63°F
weather icon Clear

DEBRA SAUNDERS: Two-and-a-half summits

Updated July 6, 2019 - 9:00 pm

WASHINGTON

Ivanka Trump and Jared Kushner, President Donald Trump’s daughter and son-in-law, both trusted White House aides, crossed into North Korea with Trump and strongman Kim Jong Un last Sunday.

And where was national security adviser John Bolton?

The foreign-policy hawk was on his way to Mongolia — which pretty much explains the dynamics that led Trump to become the first sitting U.S. president to set foot in the repressive Hermit Kingdom, with a leader who systematically has starved his own people in his quest to become a world nuclear power. In return for what, exactly?
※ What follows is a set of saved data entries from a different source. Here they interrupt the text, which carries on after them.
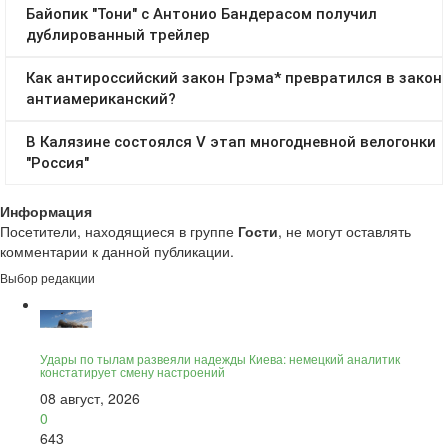
Информация
Посетители, находящиеся в группе
Гости
, не могут оставлять
комментарии к данной публикации.
Выбор редакции
Удары по тылам развеяли надежды Киева: немецкий аналитик
констатирует смену настроений
08 август, 2026
0
643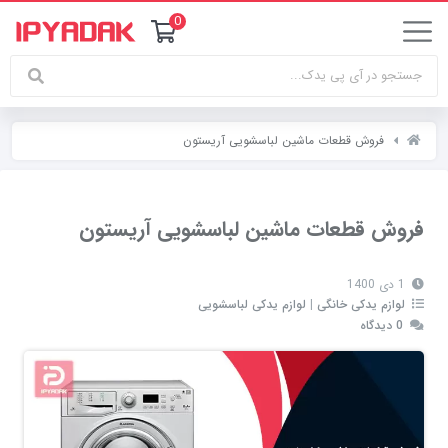
0
فروش قطعات ماشین لباسشویی آریستون
فروش قطعات ماشین لباسشویی آریستون
1 دی 1400
لوازم یدکی خانگی
|
لوازم یدکی لباسشویی
0 دیدگاه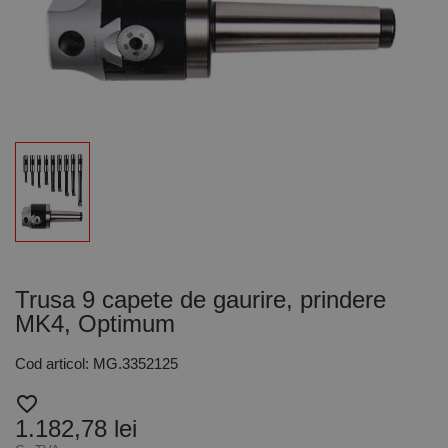
Trusa 9 capete de gaurire, prindere
MK4, Optimum
Cod articol: MG.3352125
favorite_border
1.182,78 lei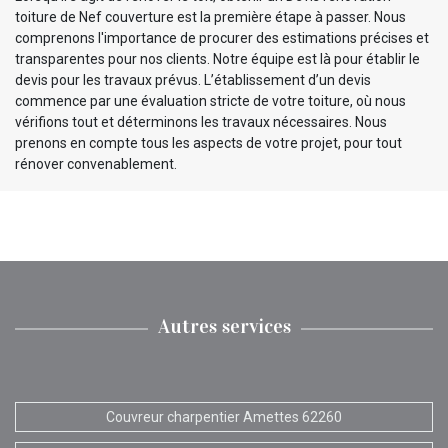
toiture de Nef couverture est la première étape à passer. Nous
comprenons l'importance de procurer des estimations précises et
transparentes pour nos clients. Notre équipe est là pour établir le
devis pour les travaux prévus. L’établissement d’un devis
commence par une évaluation stricte de votre toiture, où nous
vérifions tout et déterminons les travaux nécessaires. Nous
prenons en compte tous les aspects de votre projet, pour tout
rénover convenablement.
Autres services
Couvreur charpentier Amettes 62260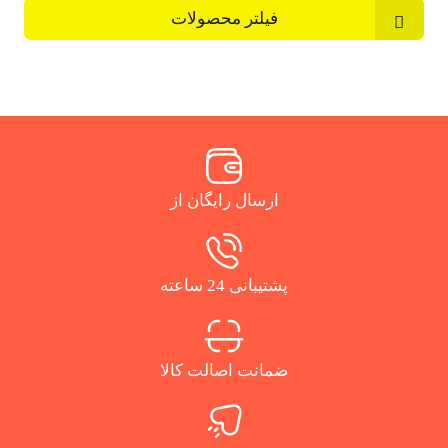
فیلتر محصولات
ارسال رایگان از
پشتیبانی 24 ساعته
ضمانت اصالت کالا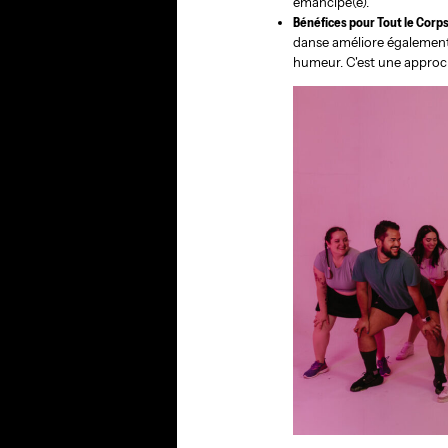
émancipé(e).
Bénéfices pour Tout le Corps
danse améliore également v
humeur. C'est une approch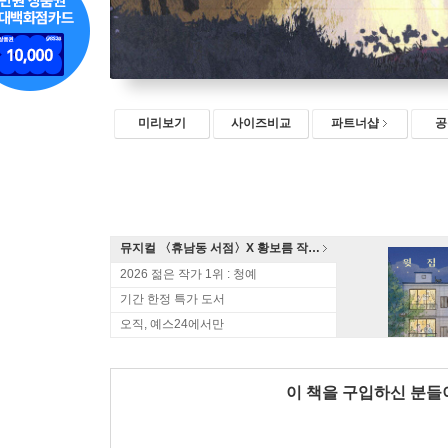
미리보기
사이즈비교
파트너샵
공
뮤지컬 〈휴남동 서점〉X 황보름 작가 북토크
2026 젊은 작가 1위 : 청예
기간 한정 특가 도서
오직, 예스24에서만
이 책을 구입하신 분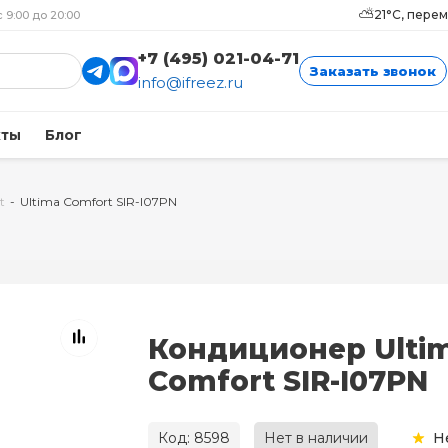
⛅
21°C, пере
с 9:00 до 20:00
+7 (495) 021-04-71
Заказать звонок
info@ifreez.ru
кты
Блог
t
-
Ultima Comfort SIR-I07PN
Кондиционер Ulti
Comfort SIR-I07PN
Код: 8598
Нет в наличии
Н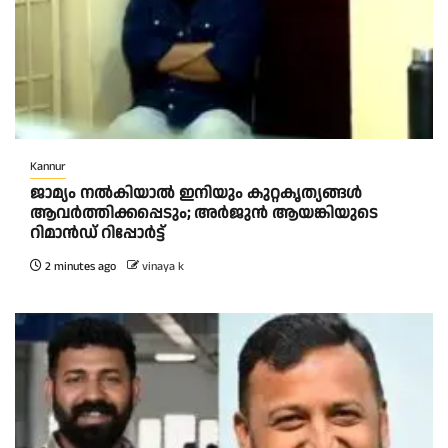
Kannur
ജാമ്യം നൽകിയാൽ ഇനിയും കുറ്റകൃത്യങ്ങൾ
ആവർത്തിക്കപ്പെടും; അർജുൻ ആയങ്കിയുടെ
റിമാൻഡ് റിപ്പോർട്ട്
2 minutes ago
vinaya k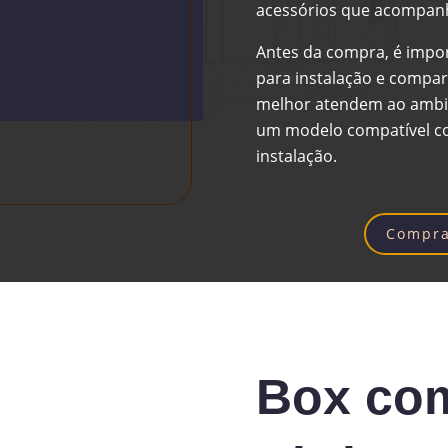
acessórios que acompan
Antes da compra, é impor
para instalação e compa
melhor atendem ao ambie
um modelo compatível co
instalação.
Compra
Box com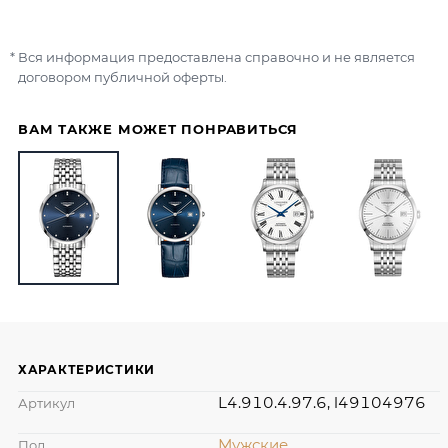
Вся информация предоставлена справочно и не является
договором публичной оферты.
ВАМ ТАКЖЕ МОЖЕТ ПОНРАВИТЬСЯ
ХАРАКТЕРИСТИКИ
L4.910.4.97.6, l49104976
Артикул
Мужские
Пол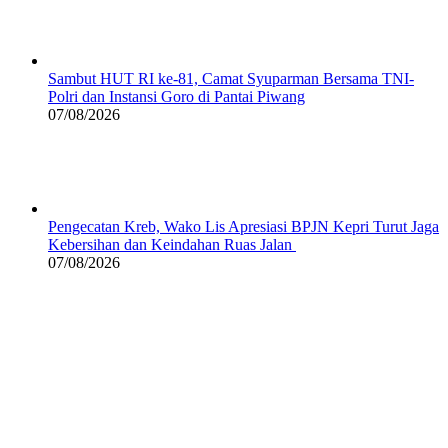
Sambut HUT RI ke-81, Camat Syuparman Bersama TNI-
Polri dan Instansi Goro di Pantai Piwang
07/08/2026
Pengecatan Kreb, Wako Lis Apresiasi BPJN Kepri Turut Jaga
Kebersihan dan Keindahan Ruas Jalan
07/08/2026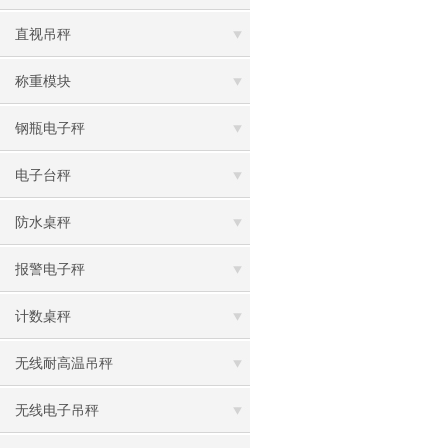
直视吊秤
称重模块
钢瓶电子秤
电子台秤
防水桌秤
报警电子秤
计数桌秤
无线耐高温吊秤
无线电子吊秤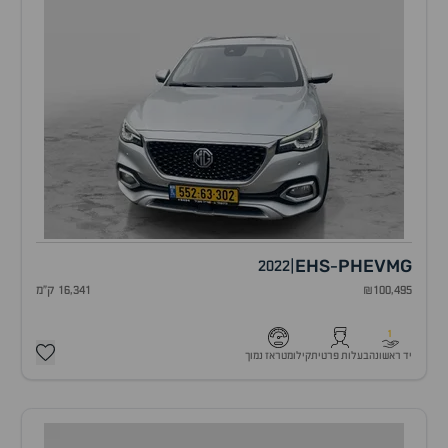
EHS
PHEV
MG
2022
|
-
₪100,495
16,341 ק"מ
1
יד ראשונה
בעלות פרטית
קילומטראז נמוך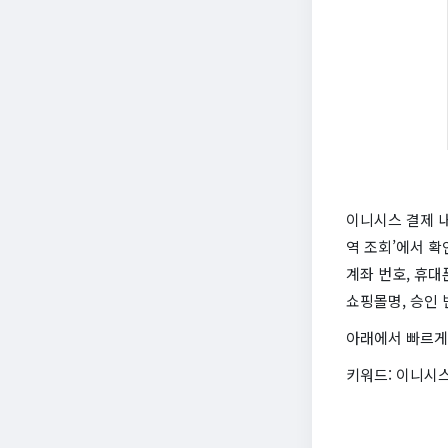
이니시스 결제 내
역 조회’에서 확
계좌 번호, 휴대
쇼핑몰명, 승인 
아래에서 빠르게
키워드: 이니시스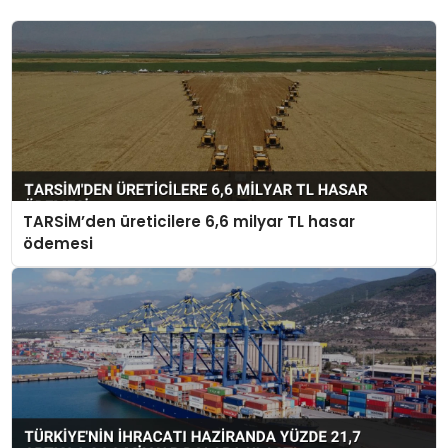
TARSİM’den üreticilere 6,6 milyar TL hasar
ödemesi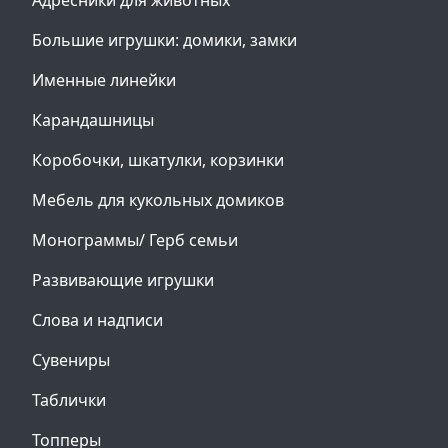
Адресники для животных
Большие игрушки: домики, замки
Именные линейки
Карандашницы
Коробочки, шкатулки, корзинки
Мебель для кукольных домиков
Монограммы/ Герб семьи
Развивающие игрушки
Слова и надписи
Сувениры
Таблички
Топперы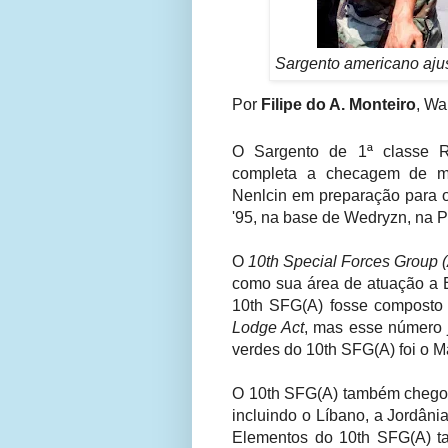
Sargento americano aju
Por
Filipe do A. Monteiro
, Wa
O Sargento de 1ª classe R
completa a checagem de me
Nenlcin em preparação para o
'95, na base de Wedryzn, na 
O
10th Special Forces Group (
como sua área de atuação a E
10th SFG(A) fosse composto d
Lodge Act
, mas esse número j
verdes do 10th SFG(A) foi o Ma
O 10th SFG(A) também chegou 
incluindo o Líbano, a Jordânia,
Elementos do 10th SFG(A) t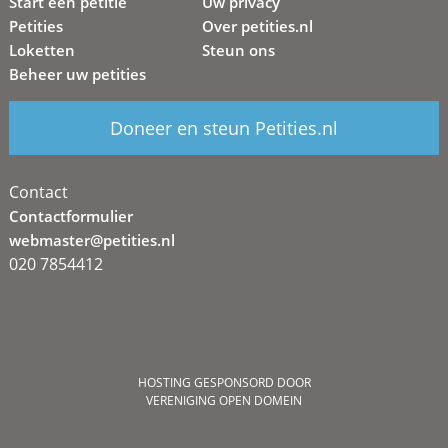
Start een petitie
Uw privacy
Petities
Over petities.nl
Loketten
Steun ons
Beheer uw petities
Doneer en steun Petities.nl
Contact
Contactformulier
webmaster@petities.nl
020 7854412
HOSTING GESPONSORD DOOR
VERENIGING OPEN DOMEIN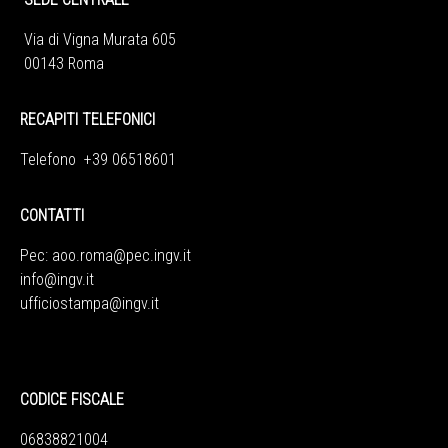
Via di Vigna Murata 605
00143 Roma
RECAPITI TELEFONICI
Telefono +39 06518601
CONTATTI
Pec:
aoo.roma@pec.ingv.it
info@ingv.it
ufficiostampa@ingv.it
CODICE FISCALE
06838821004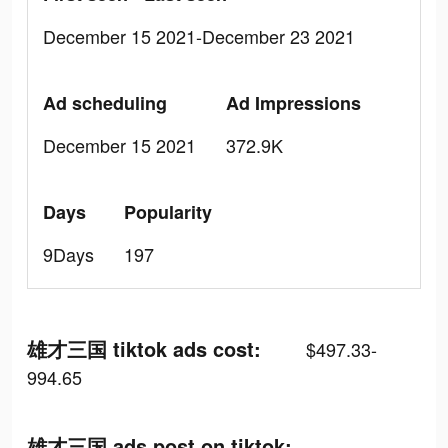
December 15 2021-December 23 2021
Ad scheduling
Ad Impressions
December 15 2021
372.9K
Days
Popularity
9Days
197
雄才三国 tiktok ads cost:
$497.33-
994.65
雄才三国 ads post on tiktok:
The big takeaway was a photo op after which Trump and Kim said the two nations would resume negotiations that began in June 2018 when they met for the first time in Singapore. The art of the deal that Trump hailed as culminating in “complete denuclearization” of the Korean peninsula has morphed into the art of the do-over.

To be clear, old-style negotiations with the Democratic People’s Republic of Korea failed to deliver the denuclearization that previous presidents sought. So there is reason to ditch traditional diplomacy.

There is a faction within the administration that wants a “small deal” because this rump sees a sweeping all-or-nothing deal as unobtainable and likely to end in failure. Trump certainly has the right to give that viewpoint a try, should he choose to do so.

But the Trump charm offensive with Kim isn’t likely to lead to world peace. The commander in chief looked like a pushover when he declared victory at that first summit in Singapore which produced a vague agreement dropping language — “verifiable” and “irreversible” denuclearization — that had been standard American asks of North Korea.

That first summit elevated Kim on the world stage. It was a gamble that supporters and optimists framed as a new beginning facilitated by Trump’s willingness to break with convention and meet with an Asian leader ahead of staff negotiations in a nod to cultural differences.

If it worked, the world would see Pyongyang peel back its nuclear capability with an aim toward joining the international community and creating a modern economy.

But all Americans got was a lousy T-shirt — a postcard of a deal with no deliverables, later followed by the Hermit Kingdom’s launch of short-range missiles.

Trump’s decision to cut short a second summit in Hanoi in February showed the world Trump had the backbone to walk out of a bad deal. Yaaay. But then his last-minute Twitter invite to Kim to meet at the DMZ — a gesture that led to the border crossing — shows Trump’s hunger for spectacle can be held at bay for only so long. Many foreign policy wonks are convinced that a good deal is more likely to emerge from talks without Trump than talks with Trump.

Trump does not seem to understand the “true nature of the mafia-like” culture that has guided the Kim family, David Maxwell of the Foundation for Defense of Democracies told the Review-Journal.

Perhaps the best example of Trump’s willful blindness came from Hanoi, where Trump told reporters he did not think Kim was aware of the torture inflicted on Otto Warmbier, a University of Virginia student from Ohio whom the regime arrested at Pyongyang International Airport in 2016 and sentenced to 15 years of hard labor after he was found guilty of stealing a propaganda poster.

In 2017, Trump successfully prodded the country to release Warmbier, who by then was blind, unresponsive and paralyzed after enduring 17 months in a North Korean prison. The young man died six days later.

In Hanoi, Trump told reporters he did not hold Kim responsible for the 22-year-old’s suffering and death. “I don’t believe he knew about it,” Trump said. “He tells me that he didn’t know about it, and I will take him at his word.”

Imagine the likely reaction on the right if President Barack Obama had said that.